* racd13.do  January 2013 for Stata version 12

capture log close
log using racd13.txt, text replace

********** OVERVIEW OF racd13.do **********

* STATA Program 
* copyright C 2013 by A. Colin Cameron and Pravin K. Trivedi 
* used for "Regression Analyis of Count Data" SECOND EDITION
* by A. Colin Cameron and Pravin K. Trivedi (2013)
* Cambridge University Press

* This STATA program estimates measurement error models for chapter 13
*   13.7 SIMULATION EXAMPLE: POISSON WITH MISMEASURED REGRESSOR

* To run you need no data (the data are generated)
* and user-written Stata addons
*   rcal, simex, qvf, cme, and gllamm (cme is a wappper for gllamm) 
* in your directory

********** SETUP **********

set more off
version 12
clear all
* set linesize 82
set scheme s1mono  /* Graphics scheme */
* set maxvar 100 width 1000

************

* This STATA program estimates some measurement error models
*           TRUE: Poisson model with true regressor x1star
*          NAIVE: Poisson model with observed x1 with measurement error
*           RCAL: Regression calibration with duplicate observation z for x1star
*          SIMEX: SIMEX with duplicate observation z for x1star
*         NL2SLS: NLIV with instrument z for x1star
*       IVAPPROX: Carroll's IV with duplicate observation (instrument) z for x1star
* MLE STRUCTURAL: Maximum likelihood of normal structural model

* NOTE: SIMEX and MLE STRUCTURAL commented out as take a long time.
* But results from these commands are included in comments below.
* Can speed up SIMEX by reducing number of bootstrap replications
 
********** DATA DESCRIPTION

*  The data are generated
*    y ~ Poisson(mu)
*    mu = 0 + 1*x1star + 1*x2

* For normally distibuted data
*    x1star ~ N[0, .4^2]
*    x1 = x1star + e1  where e1 ~ N[0, .2^2]
*    z1 = x1star + e2  where e2 ~ N[0, .2^2] 
*    x2 ~ N[0, .4^2]

* For rescaled chisquare data
*    x1star ~ (0.4/sqrt(2)) x (w-1) where w ~ chi2(1)
*    x1 = x1star + e1  where e1 ~ (0.4/sqrt(2)) x (w-1) where w ~ chi2(1)
*    z1 = x1star + e2  where e2 ~ (0.4/sqrt(2)) x (w-1) where w ~ chi2(1)
*    x2 ~ (0.4/sqrt(2)) x (w-1) where w ~ chi2(1)

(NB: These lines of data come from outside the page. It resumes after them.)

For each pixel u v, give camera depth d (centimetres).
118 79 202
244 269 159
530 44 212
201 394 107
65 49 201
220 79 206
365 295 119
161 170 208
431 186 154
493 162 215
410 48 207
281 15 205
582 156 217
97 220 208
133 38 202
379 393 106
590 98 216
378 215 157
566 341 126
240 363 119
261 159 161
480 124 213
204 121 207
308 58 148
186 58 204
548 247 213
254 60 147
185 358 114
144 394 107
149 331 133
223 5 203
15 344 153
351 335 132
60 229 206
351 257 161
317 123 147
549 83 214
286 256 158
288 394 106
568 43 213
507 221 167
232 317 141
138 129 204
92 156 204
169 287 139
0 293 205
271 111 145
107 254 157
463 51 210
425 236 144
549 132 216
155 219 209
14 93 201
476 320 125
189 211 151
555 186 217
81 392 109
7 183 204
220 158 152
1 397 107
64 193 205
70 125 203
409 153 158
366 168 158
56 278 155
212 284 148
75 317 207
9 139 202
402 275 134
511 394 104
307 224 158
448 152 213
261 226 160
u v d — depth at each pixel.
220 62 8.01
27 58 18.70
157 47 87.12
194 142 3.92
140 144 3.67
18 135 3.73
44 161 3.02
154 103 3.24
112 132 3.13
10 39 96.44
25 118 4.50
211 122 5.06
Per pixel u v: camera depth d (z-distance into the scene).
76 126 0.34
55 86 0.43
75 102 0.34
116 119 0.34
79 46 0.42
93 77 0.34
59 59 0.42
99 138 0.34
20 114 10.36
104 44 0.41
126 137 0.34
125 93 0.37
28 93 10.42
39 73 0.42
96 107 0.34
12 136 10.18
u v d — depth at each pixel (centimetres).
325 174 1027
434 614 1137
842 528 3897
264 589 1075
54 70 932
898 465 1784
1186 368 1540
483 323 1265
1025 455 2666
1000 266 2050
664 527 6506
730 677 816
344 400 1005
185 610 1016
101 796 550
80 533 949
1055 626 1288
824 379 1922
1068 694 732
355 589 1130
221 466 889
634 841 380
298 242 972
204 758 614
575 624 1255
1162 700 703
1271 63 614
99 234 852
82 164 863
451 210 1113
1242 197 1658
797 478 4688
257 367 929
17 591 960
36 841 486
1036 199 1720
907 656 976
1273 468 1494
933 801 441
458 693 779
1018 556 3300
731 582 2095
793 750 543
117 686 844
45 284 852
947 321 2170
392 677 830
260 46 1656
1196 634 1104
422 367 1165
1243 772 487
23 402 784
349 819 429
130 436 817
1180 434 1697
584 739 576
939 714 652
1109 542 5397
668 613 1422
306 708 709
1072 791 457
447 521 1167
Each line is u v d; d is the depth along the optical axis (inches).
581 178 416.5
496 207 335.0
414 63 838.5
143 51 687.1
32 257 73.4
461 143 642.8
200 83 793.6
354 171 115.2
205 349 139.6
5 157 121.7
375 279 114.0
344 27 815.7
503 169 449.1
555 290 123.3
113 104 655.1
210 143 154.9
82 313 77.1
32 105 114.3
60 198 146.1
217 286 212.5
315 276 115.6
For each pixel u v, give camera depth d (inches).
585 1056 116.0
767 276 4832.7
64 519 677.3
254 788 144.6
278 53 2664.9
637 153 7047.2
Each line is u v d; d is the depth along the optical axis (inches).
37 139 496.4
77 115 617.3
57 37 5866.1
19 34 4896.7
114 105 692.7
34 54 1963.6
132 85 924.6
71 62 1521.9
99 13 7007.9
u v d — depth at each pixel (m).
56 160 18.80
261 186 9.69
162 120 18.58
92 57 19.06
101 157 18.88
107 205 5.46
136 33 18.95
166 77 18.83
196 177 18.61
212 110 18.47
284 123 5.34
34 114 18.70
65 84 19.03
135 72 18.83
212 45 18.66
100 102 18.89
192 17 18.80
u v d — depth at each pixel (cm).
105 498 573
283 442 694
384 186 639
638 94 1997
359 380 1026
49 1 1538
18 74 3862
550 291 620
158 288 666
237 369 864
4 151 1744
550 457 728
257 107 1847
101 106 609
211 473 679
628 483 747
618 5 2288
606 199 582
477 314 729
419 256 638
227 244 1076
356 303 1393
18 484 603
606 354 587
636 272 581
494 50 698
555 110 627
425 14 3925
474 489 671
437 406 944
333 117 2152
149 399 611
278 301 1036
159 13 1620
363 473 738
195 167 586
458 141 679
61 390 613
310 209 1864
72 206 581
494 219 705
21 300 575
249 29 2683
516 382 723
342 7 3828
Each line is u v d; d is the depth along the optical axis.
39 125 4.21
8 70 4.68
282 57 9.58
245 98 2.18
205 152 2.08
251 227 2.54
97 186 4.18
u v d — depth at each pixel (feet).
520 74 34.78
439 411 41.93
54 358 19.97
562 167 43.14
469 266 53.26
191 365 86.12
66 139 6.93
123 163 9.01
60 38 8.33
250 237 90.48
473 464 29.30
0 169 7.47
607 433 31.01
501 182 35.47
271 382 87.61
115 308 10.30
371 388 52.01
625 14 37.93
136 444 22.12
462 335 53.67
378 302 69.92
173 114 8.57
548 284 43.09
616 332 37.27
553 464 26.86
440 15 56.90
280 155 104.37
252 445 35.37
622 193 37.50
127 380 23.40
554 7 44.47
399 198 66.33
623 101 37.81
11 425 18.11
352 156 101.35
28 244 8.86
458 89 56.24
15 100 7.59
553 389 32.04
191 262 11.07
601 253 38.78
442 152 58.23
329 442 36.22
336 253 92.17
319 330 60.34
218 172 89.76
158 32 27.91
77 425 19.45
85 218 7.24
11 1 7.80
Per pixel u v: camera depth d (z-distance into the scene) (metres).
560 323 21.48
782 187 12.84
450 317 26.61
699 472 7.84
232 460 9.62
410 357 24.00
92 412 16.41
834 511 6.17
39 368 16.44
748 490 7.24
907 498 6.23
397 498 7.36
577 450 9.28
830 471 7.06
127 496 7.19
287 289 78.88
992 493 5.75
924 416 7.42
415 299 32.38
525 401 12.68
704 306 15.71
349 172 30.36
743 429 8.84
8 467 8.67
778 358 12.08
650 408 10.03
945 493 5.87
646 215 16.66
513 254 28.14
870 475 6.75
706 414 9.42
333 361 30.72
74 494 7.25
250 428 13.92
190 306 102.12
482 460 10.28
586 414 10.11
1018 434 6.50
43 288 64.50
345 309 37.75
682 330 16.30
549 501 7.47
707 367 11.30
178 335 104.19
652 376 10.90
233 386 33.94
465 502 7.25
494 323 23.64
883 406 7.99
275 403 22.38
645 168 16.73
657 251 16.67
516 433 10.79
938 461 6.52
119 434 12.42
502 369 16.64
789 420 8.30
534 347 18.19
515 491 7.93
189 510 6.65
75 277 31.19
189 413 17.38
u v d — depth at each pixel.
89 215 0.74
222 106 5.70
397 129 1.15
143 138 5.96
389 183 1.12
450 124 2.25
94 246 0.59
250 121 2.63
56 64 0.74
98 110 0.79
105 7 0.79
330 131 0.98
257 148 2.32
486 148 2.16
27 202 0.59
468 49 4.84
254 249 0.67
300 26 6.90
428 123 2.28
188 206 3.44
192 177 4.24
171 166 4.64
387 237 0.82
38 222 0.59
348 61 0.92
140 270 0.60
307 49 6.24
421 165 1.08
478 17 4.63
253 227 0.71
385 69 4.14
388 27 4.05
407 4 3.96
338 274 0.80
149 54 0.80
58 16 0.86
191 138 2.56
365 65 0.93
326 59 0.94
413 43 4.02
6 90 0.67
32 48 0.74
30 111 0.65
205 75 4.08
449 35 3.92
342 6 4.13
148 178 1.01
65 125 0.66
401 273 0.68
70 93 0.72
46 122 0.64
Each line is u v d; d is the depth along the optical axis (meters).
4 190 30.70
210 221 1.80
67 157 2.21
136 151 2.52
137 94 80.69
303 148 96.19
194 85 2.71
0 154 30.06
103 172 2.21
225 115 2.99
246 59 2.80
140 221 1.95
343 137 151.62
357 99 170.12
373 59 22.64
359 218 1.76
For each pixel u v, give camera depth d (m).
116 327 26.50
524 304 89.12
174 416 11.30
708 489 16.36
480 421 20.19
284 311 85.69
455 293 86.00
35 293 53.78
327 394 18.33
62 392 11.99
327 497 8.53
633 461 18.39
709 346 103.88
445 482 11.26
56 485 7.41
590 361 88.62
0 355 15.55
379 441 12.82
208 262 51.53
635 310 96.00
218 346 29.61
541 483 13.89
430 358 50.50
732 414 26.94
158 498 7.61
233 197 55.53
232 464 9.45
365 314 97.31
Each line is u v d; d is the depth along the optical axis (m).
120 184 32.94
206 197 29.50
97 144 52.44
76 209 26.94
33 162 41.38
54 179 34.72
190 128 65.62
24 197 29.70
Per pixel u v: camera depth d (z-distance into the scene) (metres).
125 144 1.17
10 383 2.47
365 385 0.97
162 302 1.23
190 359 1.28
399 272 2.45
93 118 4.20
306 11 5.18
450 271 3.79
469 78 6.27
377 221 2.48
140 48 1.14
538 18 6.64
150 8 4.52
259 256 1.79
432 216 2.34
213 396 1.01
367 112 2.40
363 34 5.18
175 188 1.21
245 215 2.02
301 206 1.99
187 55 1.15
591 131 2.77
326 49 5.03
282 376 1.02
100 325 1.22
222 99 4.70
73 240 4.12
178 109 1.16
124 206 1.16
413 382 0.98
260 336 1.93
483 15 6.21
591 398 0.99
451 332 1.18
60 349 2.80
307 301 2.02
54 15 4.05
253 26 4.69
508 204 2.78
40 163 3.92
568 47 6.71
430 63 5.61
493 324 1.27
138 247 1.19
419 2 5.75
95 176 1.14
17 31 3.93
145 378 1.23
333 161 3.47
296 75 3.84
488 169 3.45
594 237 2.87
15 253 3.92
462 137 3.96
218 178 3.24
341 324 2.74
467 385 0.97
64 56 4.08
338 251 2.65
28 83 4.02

********** PART A: NORMALLY DISTRIBUTED DATA

clear
set obs 10000
set seed 10101

generate x1star = rnormal(0, .4)
generate e1 = rnormal(0, .4)
generate e2 = rnormal(0, .4)
generate x2 = rnormal(0, .4)
generate x1 = x1star + e1
generate z = x1star + e2
generate mu = 0 + 1*x1star + 1*x2
generate y = rpoisson(exp(mu))
generate ynox2 = rpoisson(exp(0 + 1*x1star))
generate ylinear = mu + rnormal(0,1)
generate xgamma = rgamma(1,1)
generate munegbin = xgamma*exp(mu)
generate ynegbin = rpoisson(munegbin)

/*
lowess ynox2 x1, msize(tiny) lineopts(lwidth(medthick)) lstyle(solid) saving(graph1, replace) xlabel(#6)
lpoly ynox2 x1star, msize(tiny) lineopts(lwidth(medthick)) saving(graph2, replace) xlabel(#6)
graph combine graph1.gph graph2.gph iscale(0.7) ysize(5) xsize(6) xcommon
*/

summarize
summarize y, detail
tabulate y

* Linear model with truth - not in book
regress ylinear x1star x2
* Linear model with observed - not in book
regress ylinear x1 x2

* TRUE: Poisson model with true regressor x1star
poisson y x1star x2
estimates store NTrue

* NAIVE: Poisson model with observed x1 with measurement error
poisson y x1 x2
estimates store NNaive

* RCAL: Regression calibration with duplicate observation z for x1star
* Standard errors vary with the seed
rcal (y = x2) (w1: x1 z), family(poisson) bstrap brep(400) seed(10101)
estimates store NRCAL

* SIMEX: SIMEX with duplicate observation z for x1star
* Commented out as takes a long time
* matrix theta=(0,.5,1,1.5,2,2.5,3,3.5)
* simex (y = x2) (w1: x1 z), family(poisson) theta(theta) median bstrap brep(400) seed(10101)
* Estimated coefficients vary with the seed
* simex (y = x2) (w1: x1 z), family(poisson) theta(theta) median bstrap brep(400) seed(12345)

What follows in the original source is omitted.